La violencia incrementó, incluso parpadear podía llevarte a la muerte. En la universidad, me exigieron un papeleo riguroso porque todo ciudadano italiano, consciente de la realidad, era un obstáculo para la burocracia y la corrupción. De ese modo, toda insti- tución de servicio público ralentizaba los procesos y el Estado debía pedir consejo a la Mafia para aceptar cualquier tipo de solicitud hecha meses atrás.

Los guiones que presentaba al departamento de teatro de la universidad pasaban por manos meticulosas y al final se censuraba el contenido. Reescribí la mayoría pero con dificultad llegaron a ser de gusto público. Frente al advenimiento del caos, era obvia la censura de cualquier creación artística. Los elogios se volvieron, con el tiempo, los mismos susurros silenciosos entre los bulevares.

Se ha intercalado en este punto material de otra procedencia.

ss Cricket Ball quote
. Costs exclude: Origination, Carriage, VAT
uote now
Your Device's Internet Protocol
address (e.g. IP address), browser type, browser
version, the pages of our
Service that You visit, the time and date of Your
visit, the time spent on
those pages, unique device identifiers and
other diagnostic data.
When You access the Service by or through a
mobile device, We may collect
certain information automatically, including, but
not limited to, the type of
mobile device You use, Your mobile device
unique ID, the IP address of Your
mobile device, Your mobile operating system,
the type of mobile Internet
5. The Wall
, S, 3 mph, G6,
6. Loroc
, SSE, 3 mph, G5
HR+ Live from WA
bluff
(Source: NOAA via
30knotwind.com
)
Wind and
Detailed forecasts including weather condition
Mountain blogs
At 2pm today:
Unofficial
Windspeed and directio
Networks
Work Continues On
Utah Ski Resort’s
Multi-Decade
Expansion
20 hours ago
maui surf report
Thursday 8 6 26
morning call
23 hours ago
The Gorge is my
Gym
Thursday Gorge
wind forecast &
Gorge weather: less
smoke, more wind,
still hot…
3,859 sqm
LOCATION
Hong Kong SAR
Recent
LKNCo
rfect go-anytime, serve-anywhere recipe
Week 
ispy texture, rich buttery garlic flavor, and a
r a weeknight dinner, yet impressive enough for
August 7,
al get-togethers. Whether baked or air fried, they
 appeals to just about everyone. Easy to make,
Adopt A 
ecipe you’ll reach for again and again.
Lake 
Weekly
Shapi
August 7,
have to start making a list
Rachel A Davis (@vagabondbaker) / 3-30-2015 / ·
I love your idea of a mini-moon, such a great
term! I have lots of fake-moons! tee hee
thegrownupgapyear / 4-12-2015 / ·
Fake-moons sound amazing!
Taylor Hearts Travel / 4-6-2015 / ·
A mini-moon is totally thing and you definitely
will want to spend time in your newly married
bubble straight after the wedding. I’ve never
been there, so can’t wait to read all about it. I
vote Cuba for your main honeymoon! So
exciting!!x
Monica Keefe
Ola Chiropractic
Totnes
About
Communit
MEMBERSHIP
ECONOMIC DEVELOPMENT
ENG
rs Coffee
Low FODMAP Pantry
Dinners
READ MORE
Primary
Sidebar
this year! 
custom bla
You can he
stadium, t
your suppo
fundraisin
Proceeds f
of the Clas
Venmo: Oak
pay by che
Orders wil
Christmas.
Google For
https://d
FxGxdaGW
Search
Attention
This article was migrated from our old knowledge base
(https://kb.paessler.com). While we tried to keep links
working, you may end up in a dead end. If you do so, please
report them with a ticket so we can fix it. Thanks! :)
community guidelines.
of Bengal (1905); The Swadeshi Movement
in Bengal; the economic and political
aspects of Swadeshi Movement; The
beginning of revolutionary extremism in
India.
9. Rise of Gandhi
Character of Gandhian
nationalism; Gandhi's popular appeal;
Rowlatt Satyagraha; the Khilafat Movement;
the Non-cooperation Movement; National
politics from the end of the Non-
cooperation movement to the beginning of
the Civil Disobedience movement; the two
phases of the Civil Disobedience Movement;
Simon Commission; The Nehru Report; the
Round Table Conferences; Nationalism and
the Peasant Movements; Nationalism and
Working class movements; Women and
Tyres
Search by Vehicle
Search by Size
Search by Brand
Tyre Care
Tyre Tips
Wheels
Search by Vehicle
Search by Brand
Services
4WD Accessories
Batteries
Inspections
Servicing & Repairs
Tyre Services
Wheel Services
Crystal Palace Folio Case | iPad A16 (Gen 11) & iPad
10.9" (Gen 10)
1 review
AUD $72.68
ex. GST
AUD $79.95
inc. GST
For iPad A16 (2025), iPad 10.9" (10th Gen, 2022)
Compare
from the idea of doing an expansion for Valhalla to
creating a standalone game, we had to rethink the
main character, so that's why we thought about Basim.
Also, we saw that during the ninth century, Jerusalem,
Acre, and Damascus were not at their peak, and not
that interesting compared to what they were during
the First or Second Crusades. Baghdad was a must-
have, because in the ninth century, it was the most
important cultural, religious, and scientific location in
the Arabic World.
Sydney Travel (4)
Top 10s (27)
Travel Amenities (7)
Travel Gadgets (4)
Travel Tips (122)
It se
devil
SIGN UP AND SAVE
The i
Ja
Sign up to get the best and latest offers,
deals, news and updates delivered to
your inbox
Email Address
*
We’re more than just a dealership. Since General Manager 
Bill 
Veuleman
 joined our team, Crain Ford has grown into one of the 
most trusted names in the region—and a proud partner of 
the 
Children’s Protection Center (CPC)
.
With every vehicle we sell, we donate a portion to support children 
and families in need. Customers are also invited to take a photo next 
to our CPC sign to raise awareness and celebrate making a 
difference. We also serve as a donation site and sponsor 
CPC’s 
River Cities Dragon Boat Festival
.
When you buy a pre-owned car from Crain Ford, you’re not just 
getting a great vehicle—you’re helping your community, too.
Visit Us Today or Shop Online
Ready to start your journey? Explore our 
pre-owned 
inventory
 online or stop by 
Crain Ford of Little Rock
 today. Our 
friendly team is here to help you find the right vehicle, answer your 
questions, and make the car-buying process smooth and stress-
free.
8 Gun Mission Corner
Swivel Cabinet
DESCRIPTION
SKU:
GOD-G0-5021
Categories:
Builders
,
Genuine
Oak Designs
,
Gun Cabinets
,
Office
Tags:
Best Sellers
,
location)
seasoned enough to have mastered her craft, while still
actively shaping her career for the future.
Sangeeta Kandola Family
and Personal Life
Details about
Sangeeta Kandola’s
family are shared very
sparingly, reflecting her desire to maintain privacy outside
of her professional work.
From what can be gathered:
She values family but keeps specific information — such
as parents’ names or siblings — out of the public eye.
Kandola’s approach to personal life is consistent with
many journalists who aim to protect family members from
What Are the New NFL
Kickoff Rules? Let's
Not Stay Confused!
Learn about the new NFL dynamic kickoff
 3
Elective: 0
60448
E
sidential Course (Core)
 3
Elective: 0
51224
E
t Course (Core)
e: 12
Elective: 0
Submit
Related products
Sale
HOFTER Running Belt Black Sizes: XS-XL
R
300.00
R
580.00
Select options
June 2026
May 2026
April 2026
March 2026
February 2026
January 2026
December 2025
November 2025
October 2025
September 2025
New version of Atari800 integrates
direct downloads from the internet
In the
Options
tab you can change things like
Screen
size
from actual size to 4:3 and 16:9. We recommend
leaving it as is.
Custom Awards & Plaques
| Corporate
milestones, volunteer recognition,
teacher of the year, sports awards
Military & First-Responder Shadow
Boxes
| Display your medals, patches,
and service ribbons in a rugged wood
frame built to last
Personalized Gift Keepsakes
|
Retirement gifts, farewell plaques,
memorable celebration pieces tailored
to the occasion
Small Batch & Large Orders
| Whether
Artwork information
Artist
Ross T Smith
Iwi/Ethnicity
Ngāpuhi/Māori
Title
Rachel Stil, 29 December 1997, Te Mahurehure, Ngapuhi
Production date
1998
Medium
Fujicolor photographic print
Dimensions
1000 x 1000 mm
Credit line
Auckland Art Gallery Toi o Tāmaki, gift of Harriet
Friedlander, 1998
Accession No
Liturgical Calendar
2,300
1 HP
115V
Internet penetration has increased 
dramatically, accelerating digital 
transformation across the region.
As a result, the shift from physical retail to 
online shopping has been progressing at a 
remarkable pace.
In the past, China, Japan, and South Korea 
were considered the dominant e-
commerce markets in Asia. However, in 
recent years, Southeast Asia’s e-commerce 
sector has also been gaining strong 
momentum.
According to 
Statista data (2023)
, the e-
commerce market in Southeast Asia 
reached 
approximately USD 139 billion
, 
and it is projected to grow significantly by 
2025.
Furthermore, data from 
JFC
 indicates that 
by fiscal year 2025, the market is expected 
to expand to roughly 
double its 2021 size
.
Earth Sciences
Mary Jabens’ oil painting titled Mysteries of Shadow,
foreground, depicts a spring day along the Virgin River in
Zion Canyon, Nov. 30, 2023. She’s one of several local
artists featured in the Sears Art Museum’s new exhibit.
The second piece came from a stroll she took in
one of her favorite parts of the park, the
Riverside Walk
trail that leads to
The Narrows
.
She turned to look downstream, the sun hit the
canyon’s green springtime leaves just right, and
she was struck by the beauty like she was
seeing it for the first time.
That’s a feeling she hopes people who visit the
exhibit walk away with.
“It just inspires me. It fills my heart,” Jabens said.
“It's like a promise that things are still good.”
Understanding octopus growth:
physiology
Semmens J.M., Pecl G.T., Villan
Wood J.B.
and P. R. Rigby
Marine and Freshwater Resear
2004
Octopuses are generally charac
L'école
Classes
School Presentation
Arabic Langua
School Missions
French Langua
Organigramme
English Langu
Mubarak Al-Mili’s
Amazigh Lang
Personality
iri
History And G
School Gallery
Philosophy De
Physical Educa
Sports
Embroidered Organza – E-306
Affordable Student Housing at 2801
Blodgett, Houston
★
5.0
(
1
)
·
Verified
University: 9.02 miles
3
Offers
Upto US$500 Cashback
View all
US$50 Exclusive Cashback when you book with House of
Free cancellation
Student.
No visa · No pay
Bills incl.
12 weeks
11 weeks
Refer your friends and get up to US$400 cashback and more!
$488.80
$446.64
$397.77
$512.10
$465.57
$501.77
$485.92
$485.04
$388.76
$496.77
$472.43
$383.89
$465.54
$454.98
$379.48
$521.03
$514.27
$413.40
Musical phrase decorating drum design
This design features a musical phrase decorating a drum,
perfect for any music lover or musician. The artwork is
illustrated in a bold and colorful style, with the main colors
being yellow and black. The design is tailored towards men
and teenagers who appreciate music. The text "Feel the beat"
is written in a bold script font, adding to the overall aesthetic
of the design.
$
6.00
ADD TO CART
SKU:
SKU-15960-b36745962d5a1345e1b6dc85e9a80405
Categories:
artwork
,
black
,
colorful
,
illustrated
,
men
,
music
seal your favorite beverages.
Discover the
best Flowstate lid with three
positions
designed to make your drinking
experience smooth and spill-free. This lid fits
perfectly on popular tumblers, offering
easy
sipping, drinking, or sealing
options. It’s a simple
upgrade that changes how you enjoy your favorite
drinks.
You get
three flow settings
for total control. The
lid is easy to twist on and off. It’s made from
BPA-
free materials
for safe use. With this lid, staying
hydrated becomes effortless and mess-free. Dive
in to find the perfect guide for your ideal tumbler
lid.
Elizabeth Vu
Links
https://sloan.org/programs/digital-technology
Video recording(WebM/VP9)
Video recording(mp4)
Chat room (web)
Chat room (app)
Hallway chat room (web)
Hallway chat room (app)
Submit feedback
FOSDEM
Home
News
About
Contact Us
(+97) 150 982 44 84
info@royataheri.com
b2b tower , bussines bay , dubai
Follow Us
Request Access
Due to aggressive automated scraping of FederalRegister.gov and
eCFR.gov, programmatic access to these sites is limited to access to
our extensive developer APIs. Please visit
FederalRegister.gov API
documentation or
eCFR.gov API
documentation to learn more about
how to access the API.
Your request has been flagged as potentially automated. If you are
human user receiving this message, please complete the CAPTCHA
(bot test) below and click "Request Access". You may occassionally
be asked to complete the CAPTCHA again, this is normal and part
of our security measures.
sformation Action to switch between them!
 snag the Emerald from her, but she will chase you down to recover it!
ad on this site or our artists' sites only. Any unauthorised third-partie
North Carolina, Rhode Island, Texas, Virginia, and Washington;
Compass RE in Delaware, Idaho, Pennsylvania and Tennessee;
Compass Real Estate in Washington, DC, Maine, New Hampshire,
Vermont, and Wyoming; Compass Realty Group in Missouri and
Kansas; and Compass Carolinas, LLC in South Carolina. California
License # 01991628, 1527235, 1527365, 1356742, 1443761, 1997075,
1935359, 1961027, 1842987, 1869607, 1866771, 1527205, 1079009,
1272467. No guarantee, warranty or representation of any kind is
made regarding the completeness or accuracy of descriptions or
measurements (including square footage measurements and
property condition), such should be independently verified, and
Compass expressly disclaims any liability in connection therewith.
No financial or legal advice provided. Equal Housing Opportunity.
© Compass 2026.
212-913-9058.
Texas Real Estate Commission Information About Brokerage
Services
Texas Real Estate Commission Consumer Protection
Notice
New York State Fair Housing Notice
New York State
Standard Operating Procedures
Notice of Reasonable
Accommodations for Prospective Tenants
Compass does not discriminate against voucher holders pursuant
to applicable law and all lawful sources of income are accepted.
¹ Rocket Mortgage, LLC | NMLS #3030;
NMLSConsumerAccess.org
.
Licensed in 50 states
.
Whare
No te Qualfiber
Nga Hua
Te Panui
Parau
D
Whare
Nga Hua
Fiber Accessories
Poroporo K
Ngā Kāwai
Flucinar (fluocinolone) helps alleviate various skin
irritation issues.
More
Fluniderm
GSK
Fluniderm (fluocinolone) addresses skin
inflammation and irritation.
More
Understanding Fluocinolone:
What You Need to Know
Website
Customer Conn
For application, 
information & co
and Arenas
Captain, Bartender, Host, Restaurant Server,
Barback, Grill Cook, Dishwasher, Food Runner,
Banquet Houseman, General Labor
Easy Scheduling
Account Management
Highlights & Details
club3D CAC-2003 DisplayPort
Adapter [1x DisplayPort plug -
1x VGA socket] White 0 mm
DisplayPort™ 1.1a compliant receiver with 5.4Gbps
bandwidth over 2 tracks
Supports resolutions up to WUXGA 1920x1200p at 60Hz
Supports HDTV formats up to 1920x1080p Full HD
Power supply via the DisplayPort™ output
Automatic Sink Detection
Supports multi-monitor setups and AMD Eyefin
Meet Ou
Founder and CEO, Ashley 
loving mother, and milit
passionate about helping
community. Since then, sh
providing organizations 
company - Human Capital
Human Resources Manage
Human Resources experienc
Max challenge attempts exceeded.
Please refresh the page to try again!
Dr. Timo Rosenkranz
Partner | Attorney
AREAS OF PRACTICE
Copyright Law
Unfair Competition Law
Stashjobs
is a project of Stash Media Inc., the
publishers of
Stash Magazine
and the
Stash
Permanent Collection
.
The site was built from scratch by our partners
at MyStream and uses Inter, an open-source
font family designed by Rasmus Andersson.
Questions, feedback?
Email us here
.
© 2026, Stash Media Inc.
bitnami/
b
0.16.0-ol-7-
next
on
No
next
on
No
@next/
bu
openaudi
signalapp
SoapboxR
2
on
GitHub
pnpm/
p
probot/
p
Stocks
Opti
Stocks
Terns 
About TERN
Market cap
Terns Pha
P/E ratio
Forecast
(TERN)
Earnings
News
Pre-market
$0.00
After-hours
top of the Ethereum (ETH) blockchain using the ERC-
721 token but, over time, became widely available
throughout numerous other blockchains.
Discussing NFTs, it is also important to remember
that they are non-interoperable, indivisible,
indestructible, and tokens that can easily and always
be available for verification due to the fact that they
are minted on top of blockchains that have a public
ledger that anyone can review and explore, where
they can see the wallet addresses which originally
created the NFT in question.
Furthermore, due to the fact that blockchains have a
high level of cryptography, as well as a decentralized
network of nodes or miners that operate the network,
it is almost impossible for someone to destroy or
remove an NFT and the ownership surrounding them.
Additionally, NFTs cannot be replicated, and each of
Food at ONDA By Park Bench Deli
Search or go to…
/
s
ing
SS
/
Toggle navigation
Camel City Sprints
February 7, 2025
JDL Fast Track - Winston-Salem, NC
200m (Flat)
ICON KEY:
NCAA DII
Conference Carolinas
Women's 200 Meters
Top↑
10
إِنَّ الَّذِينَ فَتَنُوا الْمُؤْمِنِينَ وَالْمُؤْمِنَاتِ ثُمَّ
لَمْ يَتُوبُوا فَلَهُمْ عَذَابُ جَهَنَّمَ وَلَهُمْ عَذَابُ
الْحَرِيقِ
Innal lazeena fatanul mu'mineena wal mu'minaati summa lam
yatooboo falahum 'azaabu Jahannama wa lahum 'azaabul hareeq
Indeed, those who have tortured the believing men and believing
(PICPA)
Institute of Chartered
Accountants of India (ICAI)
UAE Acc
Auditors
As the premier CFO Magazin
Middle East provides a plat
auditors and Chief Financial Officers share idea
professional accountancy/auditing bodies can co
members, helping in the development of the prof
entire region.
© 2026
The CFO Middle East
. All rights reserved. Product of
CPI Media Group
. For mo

Después de desayunar en casa de los Venturelli esa mañana, tomé el metro para llegar a mi apartamento. Temía lo que pudiese encontrar. Temía ser el objetivo de cualquiera. Y tal vez, como fruto de mi paranoia diaria, a las afueras de mi residencia alguien se interpuso en mi camino. El cielo de ese día parecía caerse a trozos, tonos grisáceos lo circundaban y me percaté demasiado tarde en que debí haber salido con un paraguas. Un señor con sombrero de ala corta chocó conmigo y supe de inmediato quién era, se trataba de uno de los subordinados de Venturelli. El hombre no pareció en lo absoluto sorprendido de haberse encontrado conmigo de improvisto. Me había seguido. No lo saludé. Ni siquiera recordaba su nombre. Divisé un automóvil gris a tan solo unos metros de distancia y vi al viejo, el de aquella vez, quien nos había recogido a Andrea y a mí en tantas ocasiones, bajarse del coche. Caminó con tranquilidad hasta mí y me ofreció un paraguas. El hombre del sombrero miró con complicidad al viejo y echó a andar calle arriba.

—Empezará a llover —dijo—. El señor Venturelli me pidió que lo recogiera.

Sin decir nada más, le acompañé hasta el auto y me senté en la parte de atrás con el paraguas entre las piernas. Las canas se dejaban ver bajo su sombrero. Unas prominentes arrugas asomaban bajo sus ojos. Todo el viaje se dedicó a observarme por el retrovisor. Su mirada curiosa no dejaba de perseguirme.

—¿Hacia dónde vamos? —pregunté. No siguió la dirección habitual hacia la casa de Andrea. Me removí incómodo en el asiento pero le sonreí y fingí indiferencia.